Did any of you read this piece about the “grim motherhood genre?” In it, Rachel M. Cohen takes stock of the last decade or so of motherhood media (books, articles, studies, movies), and reflects on how it has impacted her own ambivalence about motherhood.
For at least the last decade, women my age have absorbed cultural messaging that motherhood is thankless and depleting, straining careers, health, and friendships, and destroying sex lives. Today, it’s genuinely difficult to find mainstream portrayals of moms who are not stressed to the brink, depressed, isolated, or increasingly resentful.
Cohen talks to several mothers who feel as though they can’t express their maternal joy for fear of being labeled holier-than-though, braggy, or even an aspiring trad wife. She also addresses the onslaught of information impacting her ideas about motherhood, noting that women like her are “so informed, frankly, that we find ourselves feeling less like empowered adults than like grimacing fortune-tellers peering into a crystal ball.”
It’s a thoroughly researched, thoughtful piece, and I found myself feeling unexpectedly challenged by it.

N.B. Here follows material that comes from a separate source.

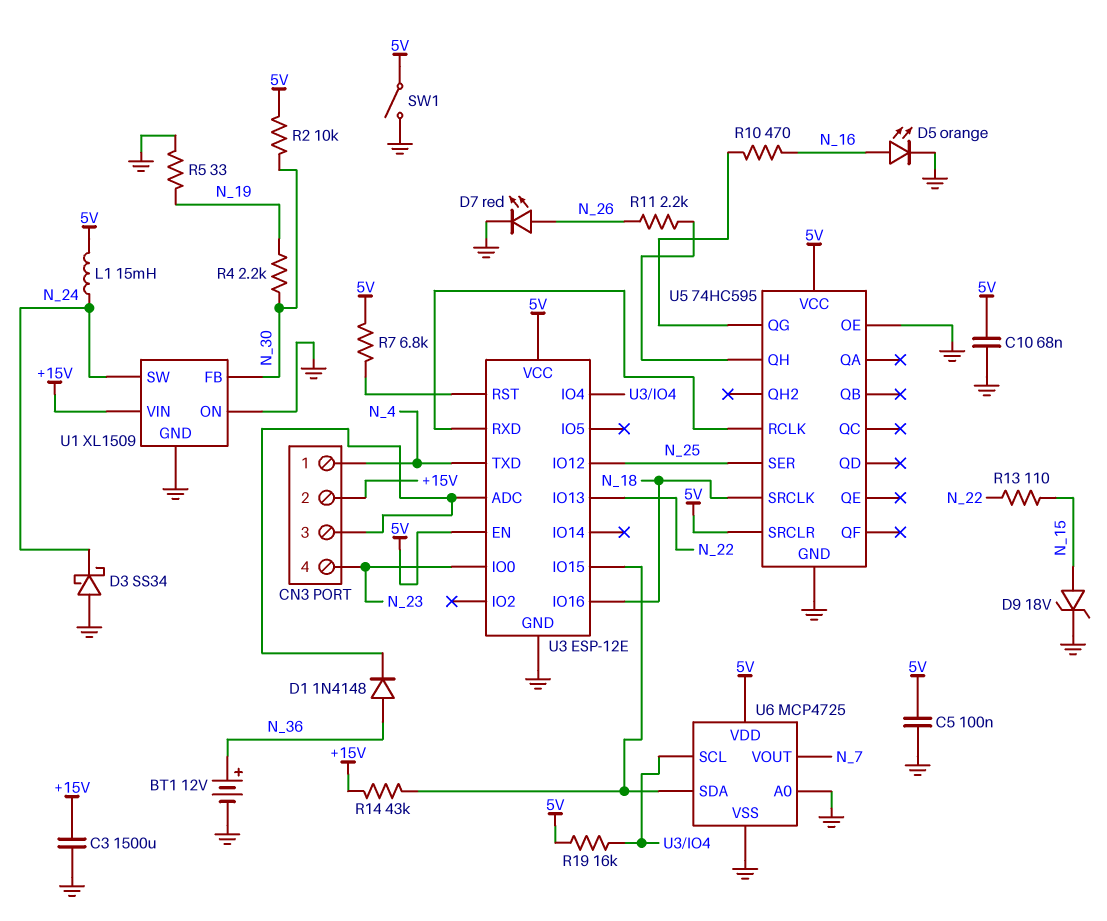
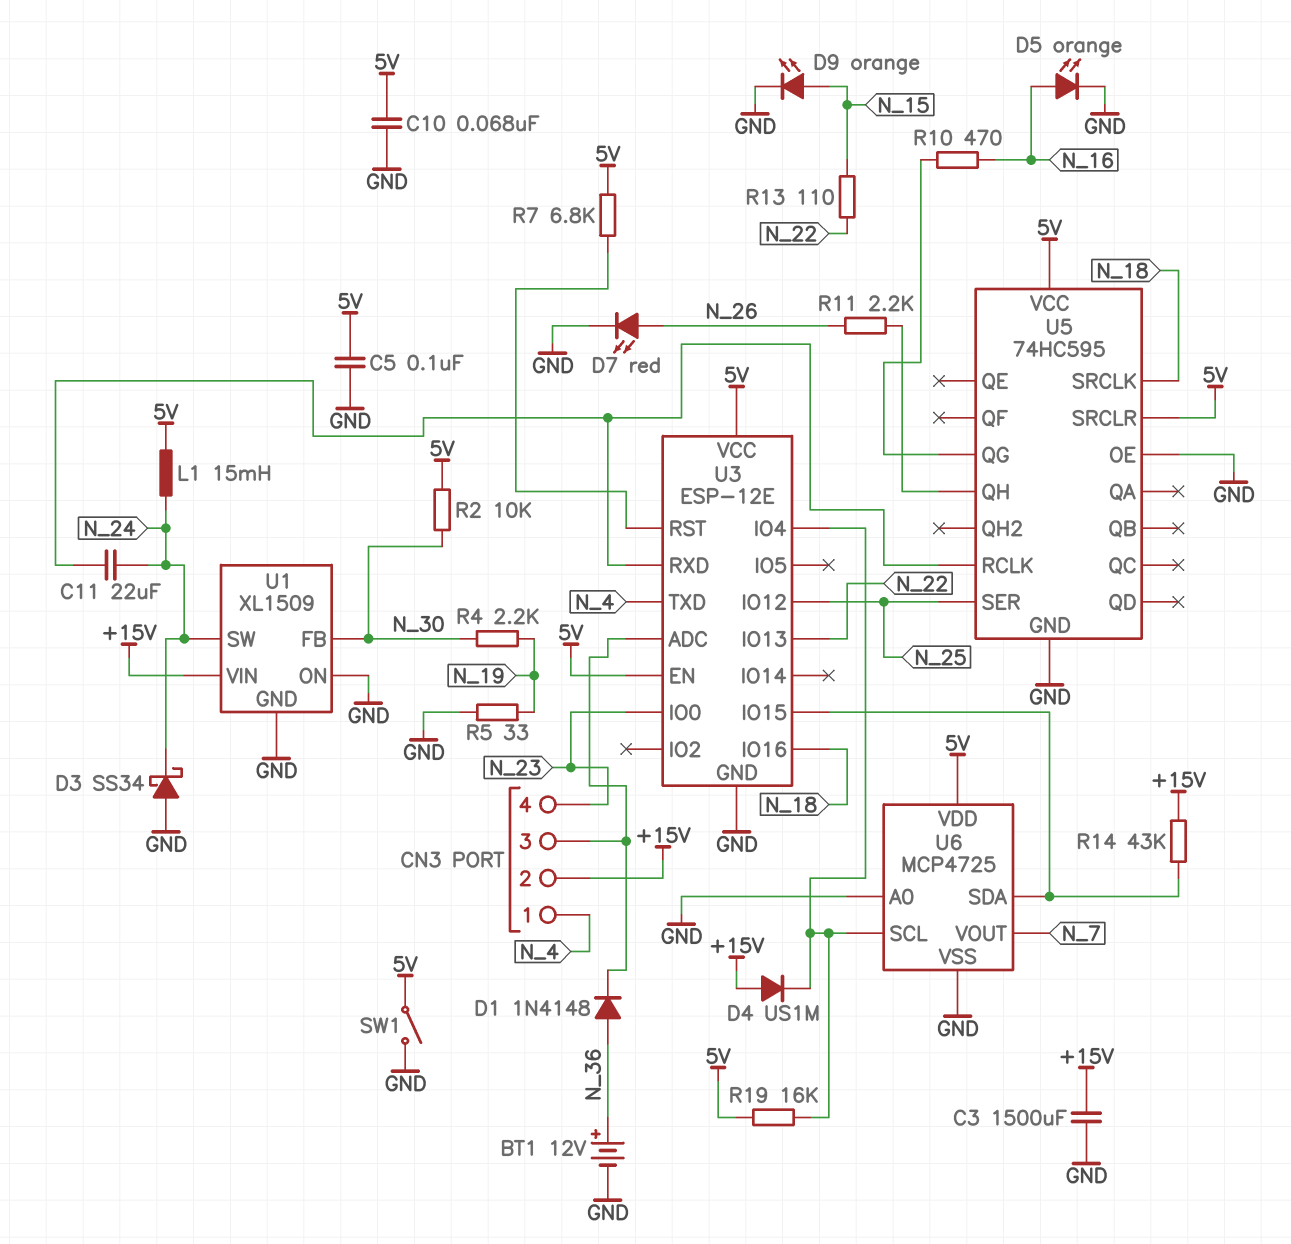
C11: none -> 22uF (N_24, U3/RXD)
D4: none -> diode US1M (A +15V, K U3/IO4)
D9: zener 18V (A N_15, K GND) -> LED orange (A N_15, K GND)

While motherhood media critical of systems and ideologies making life hard for mothers certainly existed when I was on the verge of parenthood in 2011, the general landscape was drastically different than it is today. I approached motherhood fully convinced it would make all my [gendered!!!!!] dreams come true, and the lack of widespread cultural conversations about the difficulties of parenting was a net negative for my sense of self AND my experience of early motherhood. While I can only imagine how daunting it is to approach motherhood today in 2023 (see: Momfluenced!), I can’t believe that too much information is better than too little (nor do I believe Cohen is arguing that).
It’s not great that people feel dread at the idea of parenthood, but as I read Cohen’s essay, I kept defensively wanting to say, “But maybe a little dread isn’t that bad?”